Fred Morris and the Elizabeth


Fred Morris’s yacht the Elizabeth on its cradle at the Charlottetown Yacht Club in the early 1950s. In the water is the Wink, owned at one time by Ian Rankin.

One of the Charlottetown Yacht’s Club’s longest-serving commodores was Frederick E. Morris. Morris was a successful businessman who was involved with the company which built the Montreal Street Railway and he was described in his obituary as “something of an electrical genius.”    Descended from a Charlottetown family, he was grandson of “John Brick” Morris who was reputed to have built the first brick house in Charlottetown.  Fred Morris lived most of his adult life in Montreal and later in Vancouver where he taught music.

It was for his music that he was best known on P.E.I. and across Canada.  He had studied under the great Polish pianist Jan Paderewski and was famous for his interpretations of the music of Chopin. Morris summered on Prince Edward Island and for a time had a house at Number 10,  the Esplanade, a street overlooking the harbour near where the Culinary Institute now stands.
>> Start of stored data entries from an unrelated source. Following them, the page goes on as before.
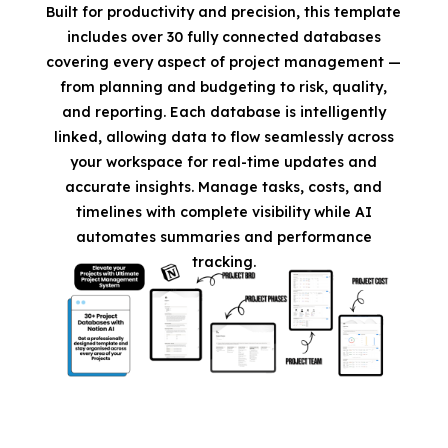
Built for productivity and precision, this template
includes over 30 fully connected databases
covering every aspect of project management —
from planning and budgeting to risk, quality,
and reporting. Each database is intelligently
linked, allowing data to flow seamlessly across
your workspace for real-time updates and
accurate insights. Manage tasks, costs, and
timelines with complete visibility while AI
automates summaries and performance
tracking.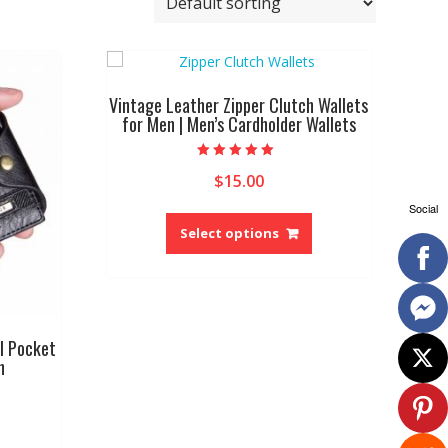
Vintage Leather Zipper Clutch Wallets
for Men | Men’s Cardholder Wallets
Rated
$
15.00
5.00
out of 5
Social
This
product
Select options
has
multiple
variants.
The
options
l Pocket
may
n
be
chosen
on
His summer visits were usually accompanied by a piano recital.

Fred Morris owned the sailing yacht Zenith early in the 1930s although the first mention of Morris in relation to boats was note of his purchase of a large gasoline-driven houseboat in Halifax in 1930.
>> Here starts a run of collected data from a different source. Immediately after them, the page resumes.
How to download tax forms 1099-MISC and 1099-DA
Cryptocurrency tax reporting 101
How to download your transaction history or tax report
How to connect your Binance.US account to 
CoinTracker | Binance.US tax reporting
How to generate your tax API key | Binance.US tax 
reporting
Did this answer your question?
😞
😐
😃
When the Charlottetown Yacht Club was re-organized in 1936 Morris took a leading role and served as Commodore into the 1940s.  He was involved in the development of sea scouting in Charlottetown and was also one of the founders and served as Commodore of the Yacht Racing Association of the Northumberland Strait.  Although he does not appear to have raced himself at this time his large motor cruiser the Elizabeth was a presence at many regattas.


The Mic moored to the stern of Fred Morris yacht Elizabeth

Fred Morris was Commodore of the Charlottetown Yacht Club for several years before the Second World War. His large motor yacht the Elizabeth, was the largest power boat in the fleet. He was also instrumental in the formation of the Northumberland Straits Yacht Racing Association and served as head of that organization  as well. At the time of his death he was Honorary Commodore of the C.Y.C.

In 1950 and 1951 there was competition for the Commodore Morris Cup either presented  by, or in honour of Fred Morris. This is another of the many another yachting trophies which seems to have disappeared over time.

Morris died late in 1950 at age eighty. He was survived by two children; Harry and Marian.